Almost by definition, the stories of great battles are the stories of soldiers specifically trained to carry out the art and science of war. With the balm of time and physical distance, the horror of a battle is sanitized by telling ourselves that – even when the soldiers were conscripted – the participants knew what they were doing.
Sometimes that’s true, maybe even often. But it is’t always. Take, for example, the story of the ancient Israeli city of Gamla. This town was the site of a ferocious siege involving thousands of people lasting more than a year.
Gamla had long been apathetically loyal to Rome – which is to say, they simply stayed out of everyone’s way. But as the Great Revolt led by independence-minded Jews gained steam in the 60s A.D., and the Roman military machine began committing horrendous atrocities to clamp it down, Gamla’s apathy turned into a resolve for independence.
Unlike the more famous Masada in southern Israel near the Dead Sea, Gamla was simply a town. Where Masada was purpose-built as a military fortress, Gamla was a collection of homes, shops, and a synagogue built on a steep hill. Even today the prominent outcropping resembles a camel’s hump – hence the name Gamla, which is the Aramaic word for that beast of burden.

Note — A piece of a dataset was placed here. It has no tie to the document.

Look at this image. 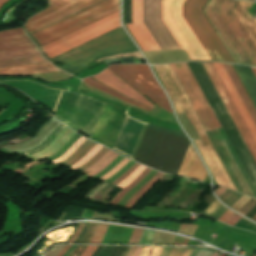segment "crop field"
<instances>
[{"instance_id": "7", "label": "crop field", "mask_w": 256, "mask_h": 256, "mask_svg": "<svg viewBox=\"0 0 256 256\" xmlns=\"http://www.w3.org/2000/svg\"><path fill=\"white\" fill-rule=\"evenodd\" d=\"M120 26L121 25L119 23L118 11L102 20H99L81 30H78L62 39H59L43 47V49L45 50L47 56L52 59Z\"/></svg>"}, {"instance_id": "8", "label": "crop field", "mask_w": 256, "mask_h": 256, "mask_svg": "<svg viewBox=\"0 0 256 256\" xmlns=\"http://www.w3.org/2000/svg\"><path fill=\"white\" fill-rule=\"evenodd\" d=\"M109 68L144 95L150 97L158 106L172 112L165 93L154 80L148 66L112 65Z\"/></svg>"}, {"instance_id": "47", "label": "crop field", "mask_w": 256, "mask_h": 256, "mask_svg": "<svg viewBox=\"0 0 256 256\" xmlns=\"http://www.w3.org/2000/svg\"><path fill=\"white\" fill-rule=\"evenodd\" d=\"M187 242H188V239H184L177 236L173 245H186Z\"/></svg>"}, {"instance_id": "61", "label": "crop field", "mask_w": 256, "mask_h": 256, "mask_svg": "<svg viewBox=\"0 0 256 256\" xmlns=\"http://www.w3.org/2000/svg\"><path fill=\"white\" fill-rule=\"evenodd\" d=\"M249 1H254V0H249ZM254 2H256V1H254Z\"/></svg>"}, {"instance_id": "3", "label": "crop field", "mask_w": 256, "mask_h": 256, "mask_svg": "<svg viewBox=\"0 0 256 256\" xmlns=\"http://www.w3.org/2000/svg\"><path fill=\"white\" fill-rule=\"evenodd\" d=\"M239 0H210L205 14L238 63L256 65V46L233 13Z\"/></svg>"}, {"instance_id": "2", "label": "crop field", "mask_w": 256, "mask_h": 256, "mask_svg": "<svg viewBox=\"0 0 256 256\" xmlns=\"http://www.w3.org/2000/svg\"><path fill=\"white\" fill-rule=\"evenodd\" d=\"M163 0L162 20L177 42L180 49L186 51L190 59L219 60L233 62V58L203 14L208 0ZM183 17L198 38L185 22ZM132 22L127 27L143 51L160 50L152 36L142 23V0H132Z\"/></svg>"}, {"instance_id": "15", "label": "crop field", "mask_w": 256, "mask_h": 256, "mask_svg": "<svg viewBox=\"0 0 256 256\" xmlns=\"http://www.w3.org/2000/svg\"><path fill=\"white\" fill-rule=\"evenodd\" d=\"M93 77L99 82L119 91L120 93L135 101L145 104L151 108L155 106L146 99H144L142 96H140L138 93H136L133 89H131L127 84H125L122 80H120L108 69L102 72L101 74Z\"/></svg>"}, {"instance_id": "36", "label": "crop field", "mask_w": 256, "mask_h": 256, "mask_svg": "<svg viewBox=\"0 0 256 256\" xmlns=\"http://www.w3.org/2000/svg\"><path fill=\"white\" fill-rule=\"evenodd\" d=\"M129 162V160L127 159H123V161L118 164L112 171H110L109 173H107L106 175H104L102 178H100V180L104 181L106 179H108L109 177H111L113 174L117 173L125 164H127Z\"/></svg>"}, {"instance_id": "44", "label": "crop field", "mask_w": 256, "mask_h": 256, "mask_svg": "<svg viewBox=\"0 0 256 256\" xmlns=\"http://www.w3.org/2000/svg\"><path fill=\"white\" fill-rule=\"evenodd\" d=\"M84 223H81L77 229V231L75 232V234L72 236V238L69 240L68 243H74V241L76 240L77 236L79 235V233L81 232L82 228H83Z\"/></svg>"}, {"instance_id": "52", "label": "crop field", "mask_w": 256, "mask_h": 256, "mask_svg": "<svg viewBox=\"0 0 256 256\" xmlns=\"http://www.w3.org/2000/svg\"><path fill=\"white\" fill-rule=\"evenodd\" d=\"M77 246H72L64 256H68Z\"/></svg>"}, {"instance_id": "39", "label": "crop field", "mask_w": 256, "mask_h": 256, "mask_svg": "<svg viewBox=\"0 0 256 256\" xmlns=\"http://www.w3.org/2000/svg\"><path fill=\"white\" fill-rule=\"evenodd\" d=\"M196 227L197 226H193V225H181L178 231L192 235Z\"/></svg>"}, {"instance_id": "38", "label": "crop field", "mask_w": 256, "mask_h": 256, "mask_svg": "<svg viewBox=\"0 0 256 256\" xmlns=\"http://www.w3.org/2000/svg\"><path fill=\"white\" fill-rule=\"evenodd\" d=\"M140 166V164L135 163L126 173H124L119 179H117L115 182H113L112 184L114 185H118L121 181H123L124 179H126L127 177H129V175L131 173H133L138 167Z\"/></svg>"}, {"instance_id": "50", "label": "crop field", "mask_w": 256, "mask_h": 256, "mask_svg": "<svg viewBox=\"0 0 256 256\" xmlns=\"http://www.w3.org/2000/svg\"><path fill=\"white\" fill-rule=\"evenodd\" d=\"M71 245H66L56 256H63Z\"/></svg>"}, {"instance_id": "35", "label": "crop field", "mask_w": 256, "mask_h": 256, "mask_svg": "<svg viewBox=\"0 0 256 256\" xmlns=\"http://www.w3.org/2000/svg\"><path fill=\"white\" fill-rule=\"evenodd\" d=\"M97 143L92 142L77 158H75L73 161H71L69 164L65 165L67 167L71 166L72 164L76 163L77 161L81 160L86 156V154L91 151ZM73 166V165H72Z\"/></svg>"}, {"instance_id": "48", "label": "crop field", "mask_w": 256, "mask_h": 256, "mask_svg": "<svg viewBox=\"0 0 256 256\" xmlns=\"http://www.w3.org/2000/svg\"><path fill=\"white\" fill-rule=\"evenodd\" d=\"M230 211V210H229ZM228 210L219 218V220L223 222H227V220L232 216L233 213L229 212ZM218 220V221H219Z\"/></svg>"}, {"instance_id": "23", "label": "crop field", "mask_w": 256, "mask_h": 256, "mask_svg": "<svg viewBox=\"0 0 256 256\" xmlns=\"http://www.w3.org/2000/svg\"><path fill=\"white\" fill-rule=\"evenodd\" d=\"M164 174L158 172L142 189H140L125 205L126 208L132 209L136 201L148 191L156 182H158Z\"/></svg>"}, {"instance_id": "40", "label": "crop field", "mask_w": 256, "mask_h": 256, "mask_svg": "<svg viewBox=\"0 0 256 256\" xmlns=\"http://www.w3.org/2000/svg\"><path fill=\"white\" fill-rule=\"evenodd\" d=\"M143 230L134 229L128 244L138 243Z\"/></svg>"}, {"instance_id": "25", "label": "crop field", "mask_w": 256, "mask_h": 256, "mask_svg": "<svg viewBox=\"0 0 256 256\" xmlns=\"http://www.w3.org/2000/svg\"><path fill=\"white\" fill-rule=\"evenodd\" d=\"M227 209L220 205V203L215 200L204 212L203 215L210 216L214 219H218Z\"/></svg>"}, {"instance_id": "18", "label": "crop field", "mask_w": 256, "mask_h": 256, "mask_svg": "<svg viewBox=\"0 0 256 256\" xmlns=\"http://www.w3.org/2000/svg\"><path fill=\"white\" fill-rule=\"evenodd\" d=\"M33 46L35 45L22 28L0 32V51Z\"/></svg>"}, {"instance_id": "9", "label": "crop field", "mask_w": 256, "mask_h": 256, "mask_svg": "<svg viewBox=\"0 0 256 256\" xmlns=\"http://www.w3.org/2000/svg\"><path fill=\"white\" fill-rule=\"evenodd\" d=\"M102 0H49V8L29 19L26 31L30 34L83 10Z\"/></svg>"}, {"instance_id": "43", "label": "crop field", "mask_w": 256, "mask_h": 256, "mask_svg": "<svg viewBox=\"0 0 256 256\" xmlns=\"http://www.w3.org/2000/svg\"><path fill=\"white\" fill-rule=\"evenodd\" d=\"M96 248L97 246H87L86 250L81 256H92Z\"/></svg>"}, {"instance_id": "31", "label": "crop field", "mask_w": 256, "mask_h": 256, "mask_svg": "<svg viewBox=\"0 0 256 256\" xmlns=\"http://www.w3.org/2000/svg\"><path fill=\"white\" fill-rule=\"evenodd\" d=\"M108 225H99L91 243H100Z\"/></svg>"}, {"instance_id": "28", "label": "crop field", "mask_w": 256, "mask_h": 256, "mask_svg": "<svg viewBox=\"0 0 256 256\" xmlns=\"http://www.w3.org/2000/svg\"><path fill=\"white\" fill-rule=\"evenodd\" d=\"M65 127V125H61L59 128H57L53 133L52 135L44 142L41 144V146L33 151H29V152H25L26 155L28 154H32V153H35V152H38L42 149H44L53 139L54 137ZM24 154V155H25Z\"/></svg>"}, {"instance_id": "16", "label": "crop field", "mask_w": 256, "mask_h": 256, "mask_svg": "<svg viewBox=\"0 0 256 256\" xmlns=\"http://www.w3.org/2000/svg\"><path fill=\"white\" fill-rule=\"evenodd\" d=\"M62 123L58 122L56 119L52 118L49 120L42 130L32 139L18 143L16 145L5 147V150L8 152H25L33 150L44 142L51 133L61 125Z\"/></svg>"}, {"instance_id": "5", "label": "crop field", "mask_w": 256, "mask_h": 256, "mask_svg": "<svg viewBox=\"0 0 256 256\" xmlns=\"http://www.w3.org/2000/svg\"><path fill=\"white\" fill-rule=\"evenodd\" d=\"M105 105L87 95L66 90L55 117L77 132L81 130L92 136Z\"/></svg>"}, {"instance_id": "53", "label": "crop field", "mask_w": 256, "mask_h": 256, "mask_svg": "<svg viewBox=\"0 0 256 256\" xmlns=\"http://www.w3.org/2000/svg\"><path fill=\"white\" fill-rule=\"evenodd\" d=\"M191 251H192V250L185 249V251H184V253H183L182 256H188V255H190Z\"/></svg>"}, {"instance_id": "37", "label": "crop field", "mask_w": 256, "mask_h": 256, "mask_svg": "<svg viewBox=\"0 0 256 256\" xmlns=\"http://www.w3.org/2000/svg\"><path fill=\"white\" fill-rule=\"evenodd\" d=\"M108 149L102 148L93 158H91L84 166L78 168L79 170H84L90 165H92L102 154H104Z\"/></svg>"}, {"instance_id": "13", "label": "crop field", "mask_w": 256, "mask_h": 256, "mask_svg": "<svg viewBox=\"0 0 256 256\" xmlns=\"http://www.w3.org/2000/svg\"><path fill=\"white\" fill-rule=\"evenodd\" d=\"M146 124L127 115L113 150L133 159Z\"/></svg>"}, {"instance_id": "11", "label": "crop field", "mask_w": 256, "mask_h": 256, "mask_svg": "<svg viewBox=\"0 0 256 256\" xmlns=\"http://www.w3.org/2000/svg\"><path fill=\"white\" fill-rule=\"evenodd\" d=\"M203 65L256 161V142L247 128L243 118L241 117L237 107L235 106L231 96L229 95L225 85L223 84L219 74L217 73L213 63H203Z\"/></svg>"}, {"instance_id": "14", "label": "crop field", "mask_w": 256, "mask_h": 256, "mask_svg": "<svg viewBox=\"0 0 256 256\" xmlns=\"http://www.w3.org/2000/svg\"><path fill=\"white\" fill-rule=\"evenodd\" d=\"M47 60L37 47L0 52V67L16 66Z\"/></svg>"}, {"instance_id": "29", "label": "crop field", "mask_w": 256, "mask_h": 256, "mask_svg": "<svg viewBox=\"0 0 256 256\" xmlns=\"http://www.w3.org/2000/svg\"><path fill=\"white\" fill-rule=\"evenodd\" d=\"M163 248L158 247H144L140 256H159Z\"/></svg>"}, {"instance_id": "21", "label": "crop field", "mask_w": 256, "mask_h": 256, "mask_svg": "<svg viewBox=\"0 0 256 256\" xmlns=\"http://www.w3.org/2000/svg\"><path fill=\"white\" fill-rule=\"evenodd\" d=\"M251 5V2L240 0L233 11L256 44V20H253L248 11Z\"/></svg>"}, {"instance_id": "58", "label": "crop field", "mask_w": 256, "mask_h": 256, "mask_svg": "<svg viewBox=\"0 0 256 256\" xmlns=\"http://www.w3.org/2000/svg\"><path fill=\"white\" fill-rule=\"evenodd\" d=\"M7 0H0V6L3 5L4 2H6Z\"/></svg>"}, {"instance_id": "46", "label": "crop field", "mask_w": 256, "mask_h": 256, "mask_svg": "<svg viewBox=\"0 0 256 256\" xmlns=\"http://www.w3.org/2000/svg\"><path fill=\"white\" fill-rule=\"evenodd\" d=\"M184 249L172 248L168 256H180Z\"/></svg>"}, {"instance_id": "49", "label": "crop field", "mask_w": 256, "mask_h": 256, "mask_svg": "<svg viewBox=\"0 0 256 256\" xmlns=\"http://www.w3.org/2000/svg\"><path fill=\"white\" fill-rule=\"evenodd\" d=\"M211 254H212V252L200 250V252L196 256H210Z\"/></svg>"}, {"instance_id": "30", "label": "crop field", "mask_w": 256, "mask_h": 256, "mask_svg": "<svg viewBox=\"0 0 256 256\" xmlns=\"http://www.w3.org/2000/svg\"><path fill=\"white\" fill-rule=\"evenodd\" d=\"M90 143H91V141H89V140L85 141L70 157H68L67 159H65L64 161H62L58 164L64 165V164L70 162L75 157H77Z\"/></svg>"}, {"instance_id": "4", "label": "crop field", "mask_w": 256, "mask_h": 256, "mask_svg": "<svg viewBox=\"0 0 256 256\" xmlns=\"http://www.w3.org/2000/svg\"><path fill=\"white\" fill-rule=\"evenodd\" d=\"M135 51L137 49L122 27H120L53 59V61L66 62L60 68L73 74L95 59Z\"/></svg>"}, {"instance_id": "17", "label": "crop field", "mask_w": 256, "mask_h": 256, "mask_svg": "<svg viewBox=\"0 0 256 256\" xmlns=\"http://www.w3.org/2000/svg\"><path fill=\"white\" fill-rule=\"evenodd\" d=\"M177 175L204 181L207 173L190 144Z\"/></svg>"}, {"instance_id": "32", "label": "crop field", "mask_w": 256, "mask_h": 256, "mask_svg": "<svg viewBox=\"0 0 256 256\" xmlns=\"http://www.w3.org/2000/svg\"><path fill=\"white\" fill-rule=\"evenodd\" d=\"M112 153H114V152H112L110 150L107 151L100 159H98V161L95 164H93L90 168H88V169H86V170H84L82 172H84L86 174L92 172L94 169H96L98 166H100L103 163V161L106 158H108Z\"/></svg>"}, {"instance_id": "20", "label": "crop field", "mask_w": 256, "mask_h": 256, "mask_svg": "<svg viewBox=\"0 0 256 256\" xmlns=\"http://www.w3.org/2000/svg\"><path fill=\"white\" fill-rule=\"evenodd\" d=\"M74 134L76 133L67 127L44 150L27 157L34 161L50 157L55 154Z\"/></svg>"}, {"instance_id": "56", "label": "crop field", "mask_w": 256, "mask_h": 256, "mask_svg": "<svg viewBox=\"0 0 256 256\" xmlns=\"http://www.w3.org/2000/svg\"><path fill=\"white\" fill-rule=\"evenodd\" d=\"M198 251H199V250L194 249L193 252H192V254H191L190 256H195Z\"/></svg>"}, {"instance_id": "34", "label": "crop field", "mask_w": 256, "mask_h": 256, "mask_svg": "<svg viewBox=\"0 0 256 256\" xmlns=\"http://www.w3.org/2000/svg\"><path fill=\"white\" fill-rule=\"evenodd\" d=\"M118 156L119 155L114 153L99 168H97L95 171H93L92 173H90V174H88L86 176L92 177V176L98 174L102 169H104L106 166H108Z\"/></svg>"}, {"instance_id": "10", "label": "crop field", "mask_w": 256, "mask_h": 256, "mask_svg": "<svg viewBox=\"0 0 256 256\" xmlns=\"http://www.w3.org/2000/svg\"><path fill=\"white\" fill-rule=\"evenodd\" d=\"M214 65H215L218 73L220 74L224 84L226 85L230 95L232 96L236 106L238 107L242 117L244 118L248 128L250 129L253 137L256 140V127H255V125H256V109L254 108L250 98L248 97L244 87L242 86V84H241L238 76L236 75L232 65L223 64L227 74L229 75L233 85L235 86L239 96L241 97V99H242L245 107L247 108L251 118L253 119L255 125H254L252 119L250 118L246 108L244 107L240 97L238 96L234 86L232 85L228 75L226 74L222 64L214 63Z\"/></svg>"}, {"instance_id": "27", "label": "crop field", "mask_w": 256, "mask_h": 256, "mask_svg": "<svg viewBox=\"0 0 256 256\" xmlns=\"http://www.w3.org/2000/svg\"><path fill=\"white\" fill-rule=\"evenodd\" d=\"M242 195L231 191L229 189L226 190V192L220 196L219 198L229 207L234 204L239 198H241Z\"/></svg>"}, {"instance_id": "59", "label": "crop field", "mask_w": 256, "mask_h": 256, "mask_svg": "<svg viewBox=\"0 0 256 256\" xmlns=\"http://www.w3.org/2000/svg\"><path fill=\"white\" fill-rule=\"evenodd\" d=\"M211 256H217V254H216V253H214V254H212Z\"/></svg>"}, {"instance_id": "24", "label": "crop field", "mask_w": 256, "mask_h": 256, "mask_svg": "<svg viewBox=\"0 0 256 256\" xmlns=\"http://www.w3.org/2000/svg\"><path fill=\"white\" fill-rule=\"evenodd\" d=\"M83 81L89 83L90 85L94 86L95 88H97V89H99V90H101V91H103L105 93H108V94H110L112 96H115L117 98H120V99H122V100H124V101H126V102H128L130 104L136 105L138 107H141V108H144V109L150 111V109H148V108H146V107H144V106H142V105H140V104H138V103H136V102H134V101H132V100H130L128 98H125V97L119 95L118 93L112 91L111 89L105 87L104 85H102V84H100V83H98V82H96V81H94V80H92L90 78H85V79H83Z\"/></svg>"}, {"instance_id": "60", "label": "crop field", "mask_w": 256, "mask_h": 256, "mask_svg": "<svg viewBox=\"0 0 256 256\" xmlns=\"http://www.w3.org/2000/svg\"><path fill=\"white\" fill-rule=\"evenodd\" d=\"M252 220L256 221V216Z\"/></svg>"}, {"instance_id": "57", "label": "crop field", "mask_w": 256, "mask_h": 256, "mask_svg": "<svg viewBox=\"0 0 256 256\" xmlns=\"http://www.w3.org/2000/svg\"><path fill=\"white\" fill-rule=\"evenodd\" d=\"M251 69H252V71H253V73H254V75L256 77V68L251 67Z\"/></svg>"}, {"instance_id": "54", "label": "crop field", "mask_w": 256, "mask_h": 256, "mask_svg": "<svg viewBox=\"0 0 256 256\" xmlns=\"http://www.w3.org/2000/svg\"><path fill=\"white\" fill-rule=\"evenodd\" d=\"M142 250V247H138L135 254L133 256H139L140 252Z\"/></svg>"}, {"instance_id": "51", "label": "crop field", "mask_w": 256, "mask_h": 256, "mask_svg": "<svg viewBox=\"0 0 256 256\" xmlns=\"http://www.w3.org/2000/svg\"><path fill=\"white\" fill-rule=\"evenodd\" d=\"M226 189L219 187L215 190V194L219 197Z\"/></svg>"}, {"instance_id": "6", "label": "crop field", "mask_w": 256, "mask_h": 256, "mask_svg": "<svg viewBox=\"0 0 256 256\" xmlns=\"http://www.w3.org/2000/svg\"><path fill=\"white\" fill-rule=\"evenodd\" d=\"M118 10L119 0H106L45 29H42L32 34V36L43 47Z\"/></svg>"}, {"instance_id": "19", "label": "crop field", "mask_w": 256, "mask_h": 256, "mask_svg": "<svg viewBox=\"0 0 256 256\" xmlns=\"http://www.w3.org/2000/svg\"><path fill=\"white\" fill-rule=\"evenodd\" d=\"M50 62L23 65L16 67L0 68V76L7 75H33L41 73L58 72Z\"/></svg>"}, {"instance_id": "42", "label": "crop field", "mask_w": 256, "mask_h": 256, "mask_svg": "<svg viewBox=\"0 0 256 256\" xmlns=\"http://www.w3.org/2000/svg\"><path fill=\"white\" fill-rule=\"evenodd\" d=\"M250 198L249 197H245L243 196L236 204H234L232 207V209L234 210H238L242 205H244Z\"/></svg>"}, {"instance_id": "26", "label": "crop field", "mask_w": 256, "mask_h": 256, "mask_svg": "<svg viewBox=\"0 0 256 256\" xmlns=\"http://www.w3.org/2000/svg\"><path fill=\"white\" fill-rule=\"evenodd\" d=\"M151 169L146 168L135 180H133L124 190H122L113 200L112 204H117L120 199L129 191L131 190L143 177H145Z\"/></svg>"}, {"instance_id": "1", "label": "crop field", "mask_w": 256, "mask_h": 256, "mask_svg": "<svg viewBox=\"0 0 256 256\" xmlns=\"http://www.w3.org/2000/svg\"><path fill=\"white\" fill-rule=\"evenodd\" d=\"M182 65H183L186 73L188 74L192 84L194 85L198 95L200 96L204 106L206 107L210 117L212 118L216 128H219L220 125H219L215 115L213 114L208 102L206 101L201 89L199 88L194 76L192 75L187 63H182ZM182 65H181V63L176 64L181 76L183 77L188 89L190 90V92H191L196 104L198 105L203 117L205 118L210 130L215 129V126H214L211 118L209 117L205 107L203 106L199 96L197 95V93H196L193 85L191 84L187 74L185 73ZM170 66H171L175 76L177 77L182 89L184 90L189 102L191 103L196 115L198 116L202 126L204 127L205 131L209 130L204 118L202 117L197 105L195 104V102H194L189 90L187 89L182 77L180 76L175 64H170ZM170 66H169V64H164V65H156V66H154V68H155L159 78L161 79L165 89L167 90V92H168V94H169V96H170V98H171V100L174 104L177 114L179 115V114H183L185 112L186 117L188 118L190 123L193 125L195 131L197 132L201 141H197V140H194V141L196 142L200 152L202 153V155H203L206 163L208 164L212 174L214 175L218 185H222V186H225V187H227L229 189H233V190L237 189V191H239L243 194L246 193V195H248L250 197H253L250 189L248 188L244 178L242 177L239 169L237 168L233 158L231 157L228 149L226 148V146H225L222 138L220 137L217 129L212 130V133H213L215 139L217 140L220 148L222 149L225 157L227 158V160H228L231 168L233 169L236 177L238 178L241 186L243 187L245 193H244L242 187L240 186L237 178L235 177L232 169L230 168V166H229L226 158L224 157L221 149L219 148L216 140L214 139L211 131H208L206 133H207L209 139L211 140L216 152L218 153L223 165L225 166L230 178L232 179V181H233V183L236 187V189H235V187H234L233 183L231 182L227 172L225 171L222 163L220 162L216 152L214 151L211 143L209 142L205 132L203 131L196 115L194 114L187 98L185 97L178 81L176 80ZM182 108H183L184 112H183Z\"/></svg>"}, {"instance_id": "22", "label": "crop field", "mask_w": 256, "mask_h": 256, "mask_svg": "<svg viewBox=\"0 0 256 256\" xmlns=\"http://www.w3.org/2000/svg\"><path fill=\"white\" fill-rule=\"evenodd\" d=\"M235 67L256 104V78L254 77L250 67L237 65H235Z\"/></svg>"}, {"instance_id": "41", "label": "crop field", "mask_w": 256, "mask_h": 256, "mask_svg": "<svg viewBox=\"0 0 256 256\" xmlns=\"http://www.w3.org/2000/svg\"><path fill=\"white\" fill-rule=\"evenodd\" d=\"M65 246V245H64ZM64 246H55L42 256H55Z\"/></svg>"}, {"instance_id": "33", "label": "crop field", "mask_w": 256, "mask_h": 256, "mask_svg": "<svg viewBox=\"0 0 256 256\" xmlns=\"http://www.w3.org/2000/svg\"><path fill=\"white\" fill-rule=\"evenodd\" d=\"M154 233H155V232L144 230V231H143V234H142V236H141V239H140L139 244H148V245H151V244H152L153 237H154Z\"/></svg>"}, {"instance_id": "55", "label": "crop field", "mask_w": 256, "mask_h": 256, "mask_svg": "<svg viewBox=\"0 0 256 256\" xmlns=\"http://www.w3.org/2000/svg\"><path fill=\"white\" fill-rule=\"evenodd\" d=\"M135 249H136V247H132L131 250L129 251V253L127 254V256H132Z\"/></svg>"}, {"instance_id": "12", "label": "crop field", "mask_w": 256, "mask_h": 256, "mask_svg": "<svg viewBox=\"0 0 256 256\" xmlns=\"http://www.w3.org/2000/svg\"><path fill=\"white\" fill-rule=\"evenodd\" d=\"M0 83L15 87L26 93L31 98L43 103L56 111L64 90L48 88L45 84L30 78L2 79Z\"/></svg>"}, {"instance_id": "45", "label": "crop field", "mask_w": 256, "mask_h": 256, "mask_svg": "<svg viewBox=\"0 0 256 256\" xmlns=\"http://www.w3.org/2000/svg\"><path fill=\"white\" fill-rule=\"evenodd\" d=\"M241 218H242V217L238 216L237 214H234V215L228 220V222H227L226 224L234 226L235 223H236L239 219H241Z\"/></svg>"}]
</instances>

Gamla was out of the way, overlooking from a distance the Sea of Galilee – but as its loyalties shifted, it became an object of Roman ire. Some 60,000 Roman soldiers laid siege to the town, which typically had a population of less than 3,000 – though by some reports the “population” might have doubled that number in refugees just before the Romans arrived.
Yes, Gamla eventually fell. But, again unlike Masada where the entrenched defenders chose suicide over death or capture, the people of Gamla fought to the bitter end. This town – again, not a fortress, not a military outpost – held off the greatest military force the world had ever seen for more than a year. These simple people made a mockery of the Romans.
The people of Gamla fought with the righteous fervor of people who have no choice but to fight. As the Roman historian Josephus described it, “The effect on the Romans was devastating.”
The reason why is the most obvious: they simply refused to give up. The people of Gamla were not occupying an antiseptic position chosen by military tacticians, they were defending their homes. These real people fought not because they were conscripted, or even for the sake of esoteric principles in an ill-defined cause, but because they and their very real families were threatened.
A town that should have been casually wiped from the face of the earth instead drained the Romans of time and energy. People who should have withered at the sight of the advancing legions instead held firm.
Even with defeat inevitable, the people of Gamla decided to go down fighting. They remained faithful to their families, their neighbors, and, yes, even to the cause to which they were reluctant combatants.
We’re not always going to find success in our fights, but we, like the people of Gamla, should strive always to be faithful.